TEXT EXCERPT START

The Venture Bros. Quotes

Hank: Well, sure. H.E.L.P.eR. looks like a dried-out turd on a bad stretch of road.

TV Show: The Venture Bros.
Hank: What's your problem with our dad anyway?!
The Monarch: (awkwardly) Well, I- he- he's my nemesis. My archenemy.
Dean: I don't think pop thinks you're his archenemy.
The Monarch: Come on, I'm sure the walls of the Venture Compound are practically caked with the lingering curses of the Monarch's name.
Dean: Uhh, no. I've never even heard him mention you.
Hank: Yeah, I always thought Baron Ünderbheit was dad's arch-enemy.
The Monarch: (astounded) Ünderbheit!?! Why, that dime-store Doctor Doom isn't fit to -- just you wait til your father calls me back!!

TV Show: The Venture Bros.
Brock: You get the boys. I'll take care of these guys.
Dr. Venture: Are you sure? There's an awful lot of them.
Brock: (left eye twitching) They hit me with a truck.

TV Show: The Venture Bros.
[after his henchmen have kidnapped the Venture boys and brought them back to the lair]
The Monarch: But see, that's what I'm talking about! Now Venture'll send Samson after the rest of us, and he'll go totally sickhouse on our asses. I LIKE my ass, gentlemen.

TV Show: The Venture Bros.
Dr. Venture: [After waking up in a tub of ice with a note explaining that his kidneys are gone] "One..." [Checks his other side] "Two... This is bad."

TV Show: The Venture Bros.
The Monarch: All right which one of you sold The Monarch out? OK, OK I'm gonna turn around and close my eyes, and I want the guilty party to step forward. No judgments you won't be punished I just want to know who did it, OK.
[Cough]
The Monarch: Traitor! Dirty bastard traitor! I knew it was you, number ...
Dr. Girlfriend: 37.
The Monarch: Number 37! Strike him from the roster, Dr. Girlfriend.

TV Show: The Venture Bros.

TEXT EXCERPT END
RAW DATA START

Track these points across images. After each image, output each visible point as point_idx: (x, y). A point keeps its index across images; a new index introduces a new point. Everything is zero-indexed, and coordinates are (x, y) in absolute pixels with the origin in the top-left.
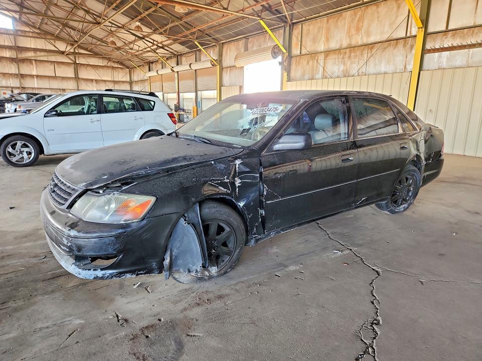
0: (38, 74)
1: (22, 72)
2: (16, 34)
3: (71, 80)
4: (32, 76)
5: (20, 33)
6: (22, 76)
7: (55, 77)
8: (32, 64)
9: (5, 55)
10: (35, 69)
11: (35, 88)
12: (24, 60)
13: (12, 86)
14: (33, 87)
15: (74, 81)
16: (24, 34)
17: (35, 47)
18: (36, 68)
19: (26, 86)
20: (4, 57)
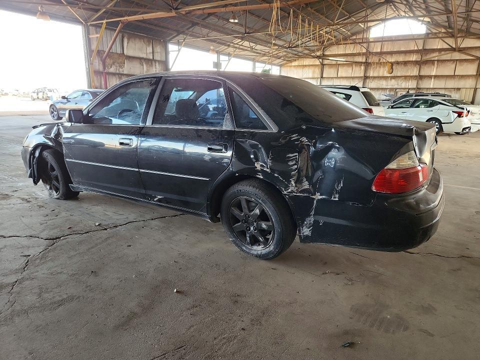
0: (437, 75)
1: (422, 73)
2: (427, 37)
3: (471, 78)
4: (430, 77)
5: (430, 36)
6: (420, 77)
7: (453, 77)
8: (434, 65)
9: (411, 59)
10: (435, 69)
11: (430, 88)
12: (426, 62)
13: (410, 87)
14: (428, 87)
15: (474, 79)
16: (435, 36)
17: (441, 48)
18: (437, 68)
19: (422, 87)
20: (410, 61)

RAW DATA END
RAW DATA START

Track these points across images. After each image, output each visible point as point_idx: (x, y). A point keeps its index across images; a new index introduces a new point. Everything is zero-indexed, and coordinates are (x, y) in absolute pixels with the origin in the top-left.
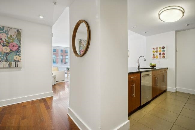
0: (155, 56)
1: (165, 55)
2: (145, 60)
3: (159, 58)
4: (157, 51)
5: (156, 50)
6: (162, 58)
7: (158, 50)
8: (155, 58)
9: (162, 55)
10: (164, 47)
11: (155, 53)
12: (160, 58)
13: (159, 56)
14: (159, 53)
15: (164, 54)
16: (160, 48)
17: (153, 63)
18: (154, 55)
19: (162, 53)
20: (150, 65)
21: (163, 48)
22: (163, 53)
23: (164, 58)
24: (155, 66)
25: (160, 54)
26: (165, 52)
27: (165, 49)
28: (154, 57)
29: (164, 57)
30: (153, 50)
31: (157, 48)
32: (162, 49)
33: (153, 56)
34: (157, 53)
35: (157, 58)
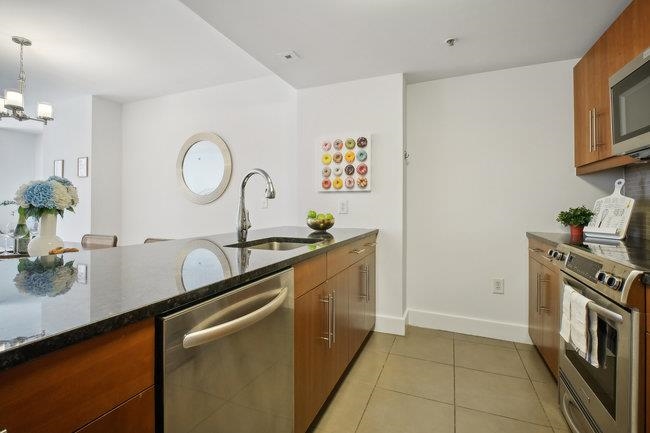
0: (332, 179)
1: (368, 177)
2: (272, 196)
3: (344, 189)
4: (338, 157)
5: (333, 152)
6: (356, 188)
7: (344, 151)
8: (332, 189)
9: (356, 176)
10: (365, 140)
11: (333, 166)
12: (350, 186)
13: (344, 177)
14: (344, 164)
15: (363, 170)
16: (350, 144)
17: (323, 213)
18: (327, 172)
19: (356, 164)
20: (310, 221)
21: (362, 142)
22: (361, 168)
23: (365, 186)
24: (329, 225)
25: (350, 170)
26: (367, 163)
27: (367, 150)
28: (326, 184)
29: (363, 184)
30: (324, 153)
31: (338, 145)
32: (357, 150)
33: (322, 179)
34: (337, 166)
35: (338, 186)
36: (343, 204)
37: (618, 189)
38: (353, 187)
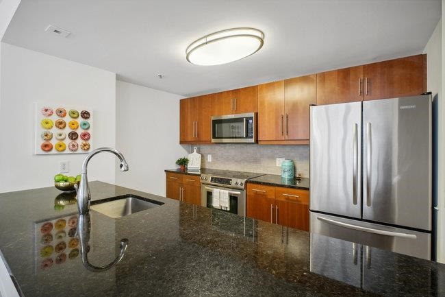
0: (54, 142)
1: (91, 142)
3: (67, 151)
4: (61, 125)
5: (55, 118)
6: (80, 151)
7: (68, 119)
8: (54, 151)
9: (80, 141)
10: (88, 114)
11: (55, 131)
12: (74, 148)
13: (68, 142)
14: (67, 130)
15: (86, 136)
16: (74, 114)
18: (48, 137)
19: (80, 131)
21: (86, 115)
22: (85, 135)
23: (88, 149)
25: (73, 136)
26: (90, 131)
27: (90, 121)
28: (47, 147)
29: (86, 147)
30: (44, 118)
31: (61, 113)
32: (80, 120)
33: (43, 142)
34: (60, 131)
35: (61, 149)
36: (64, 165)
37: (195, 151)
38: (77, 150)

RAW DATA END
RAW DATA START

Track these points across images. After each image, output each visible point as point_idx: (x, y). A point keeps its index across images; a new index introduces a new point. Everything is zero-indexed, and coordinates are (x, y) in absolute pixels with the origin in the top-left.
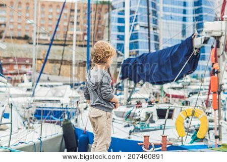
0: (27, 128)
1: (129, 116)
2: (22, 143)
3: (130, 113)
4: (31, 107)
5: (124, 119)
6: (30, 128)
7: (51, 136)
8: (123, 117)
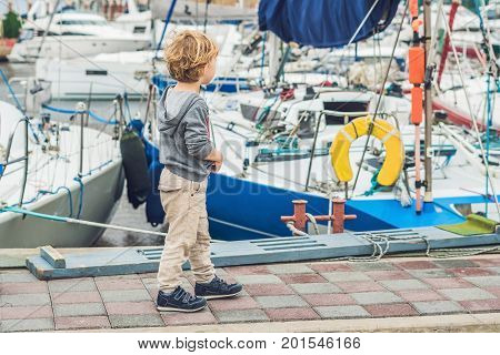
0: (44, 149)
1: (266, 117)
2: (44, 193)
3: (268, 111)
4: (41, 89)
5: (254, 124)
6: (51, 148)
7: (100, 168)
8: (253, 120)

RAW DATA END

▶ **YOUR INSTRUCTIONS**
In the Venture Bros. quotes, who does Hank say he always thought was his dad's archenemy?

▶ **TASK SOLUTION**
Baron Ünderbheit.